++++ Aangeleverd materiaal ++++

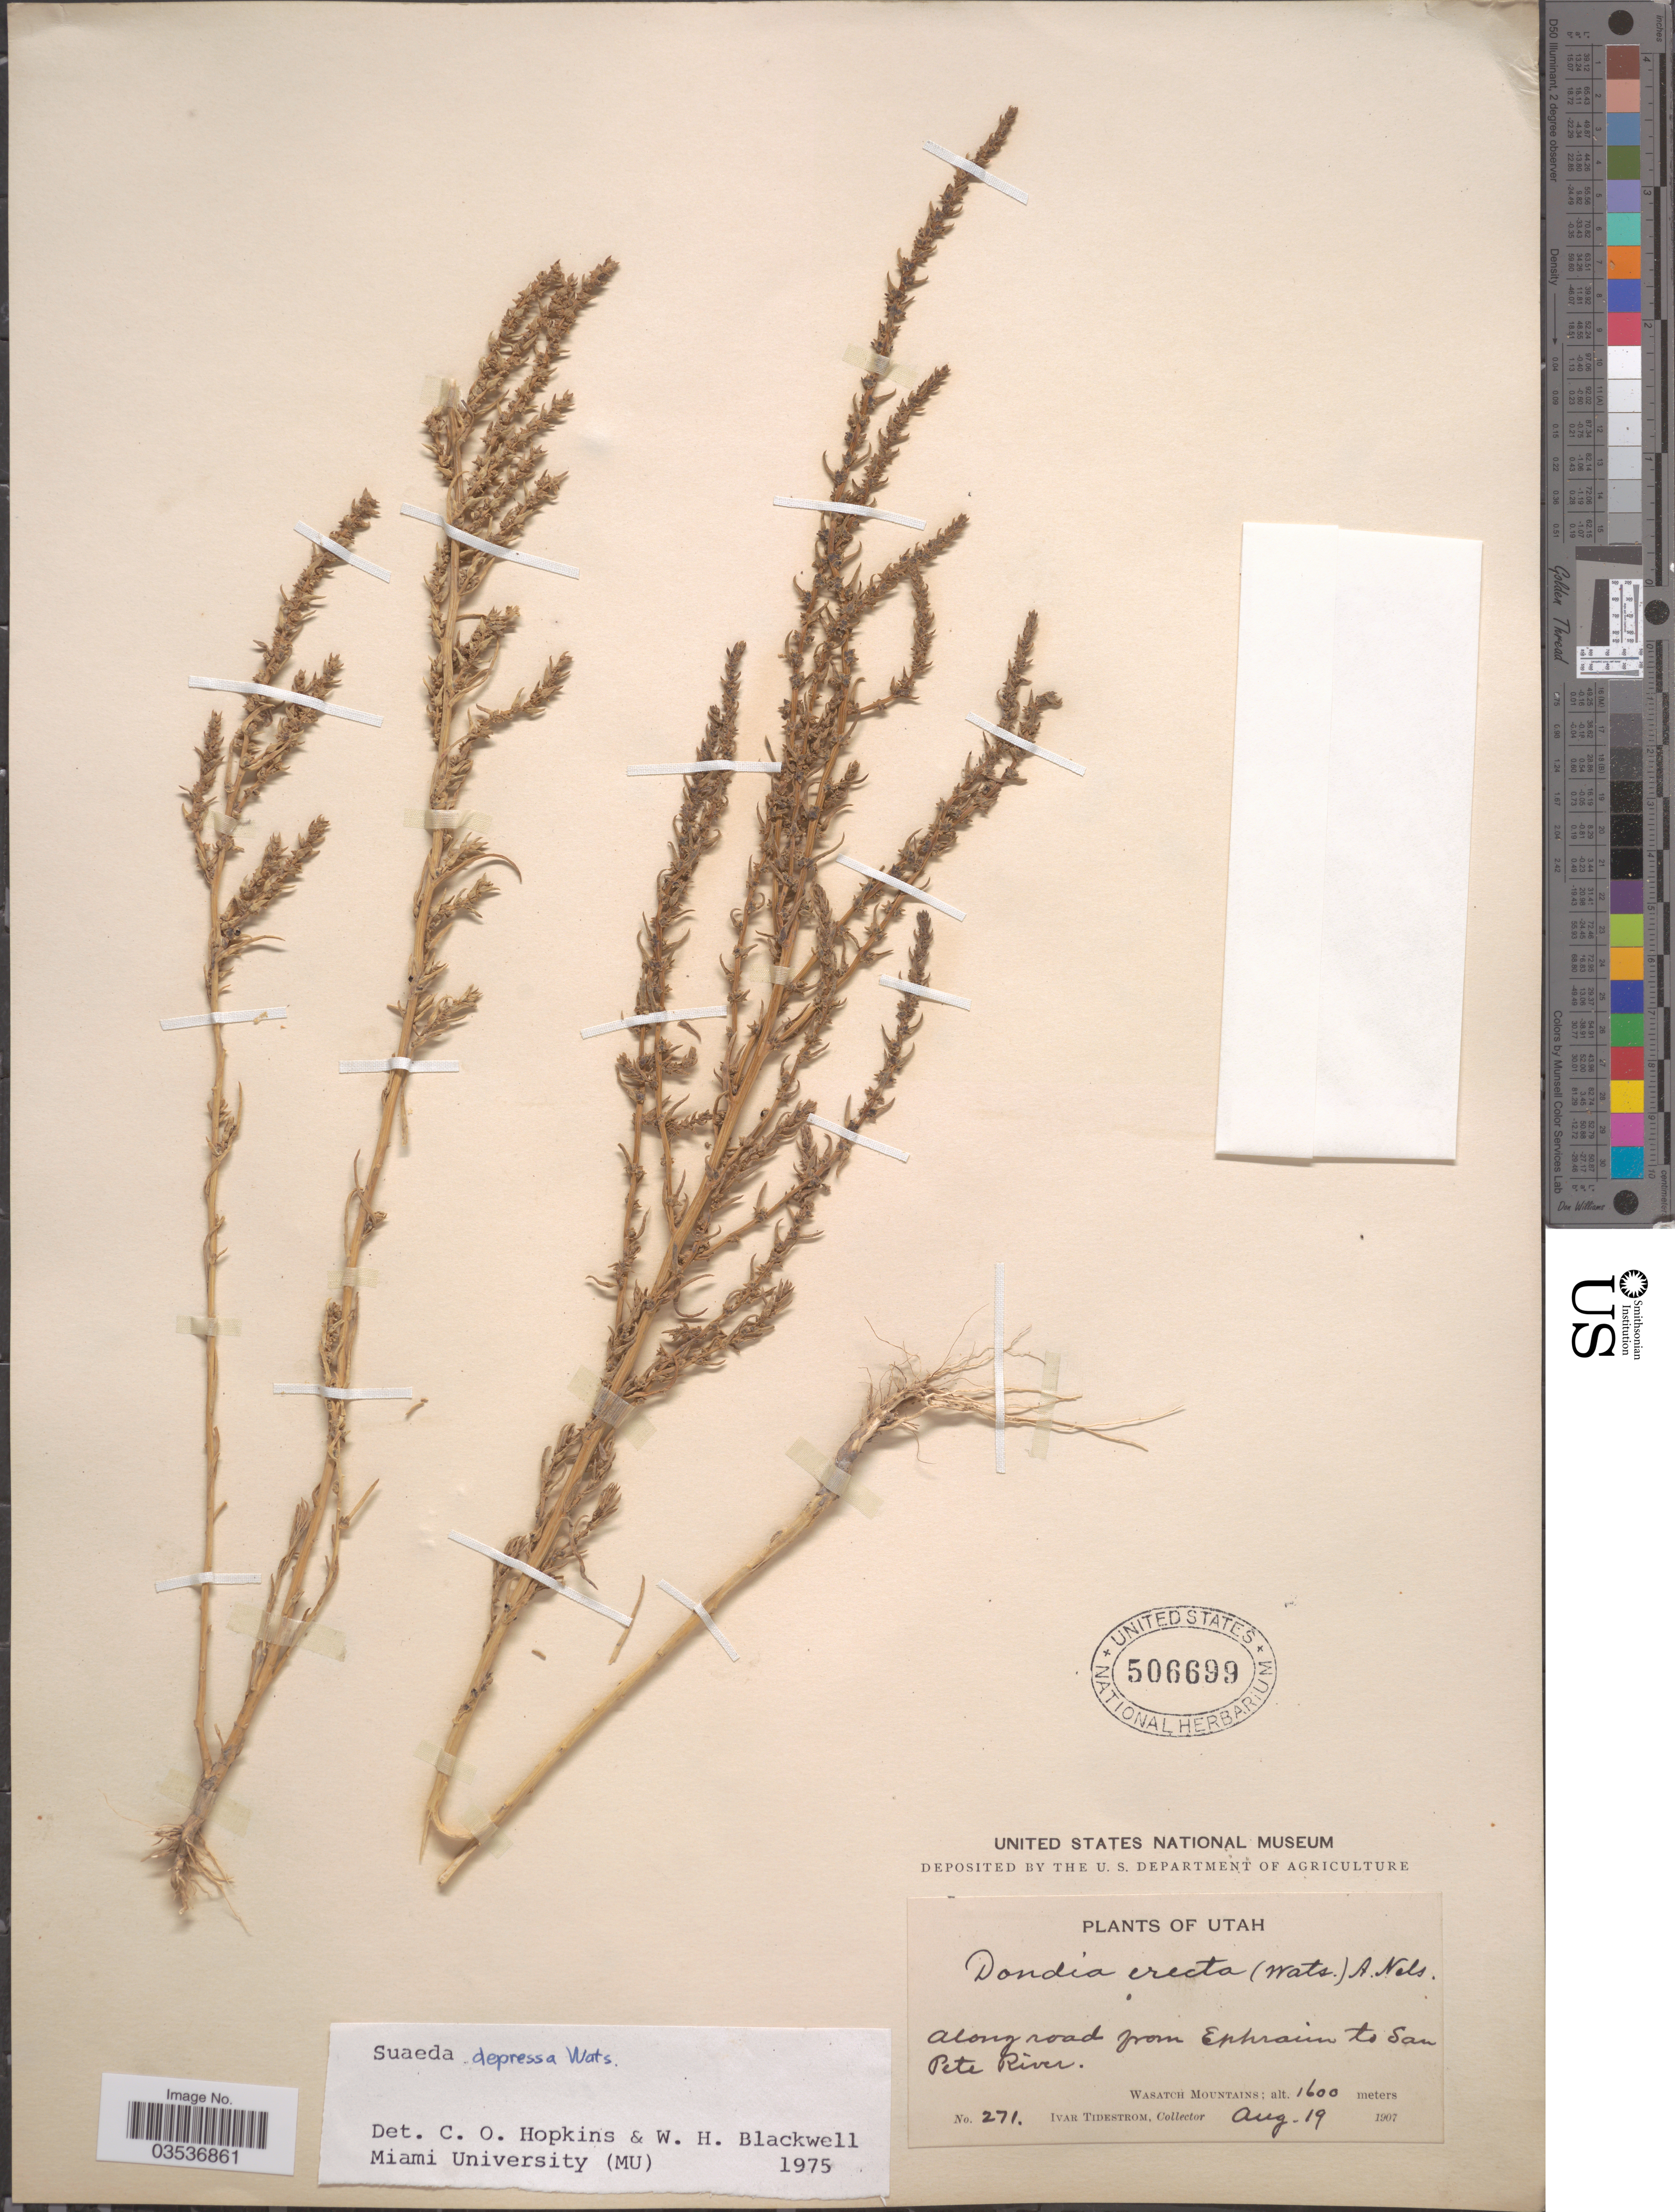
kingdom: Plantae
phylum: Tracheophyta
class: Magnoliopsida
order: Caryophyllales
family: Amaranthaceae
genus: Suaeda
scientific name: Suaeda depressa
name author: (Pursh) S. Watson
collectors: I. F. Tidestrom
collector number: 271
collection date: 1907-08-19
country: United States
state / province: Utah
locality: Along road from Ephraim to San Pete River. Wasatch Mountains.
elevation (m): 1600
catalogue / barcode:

++++

Hernoem "locality" in alle rijen tot "location" en geef de rijen verder ongewijzigd terug, zonder de afbeeldingen.

• **Oplossing**:
kingdom: Plantae
phylum: Tracheophyta
class: Magnoliopsida
order: Caryophyllales
family: Amaranthaceae
genus: Suaeda
scientific name: Suaeda depressa
name author: (Pursh) S. Watson
collectors: I. F. Tidestrom
collector number: 271
collection date: 1907-08-19
country: United States
state / province: Utah
location: Along road from Ephraim to San Pete River. Wasatch Mountains.
elevation (m): 1600
catalogue / barcode:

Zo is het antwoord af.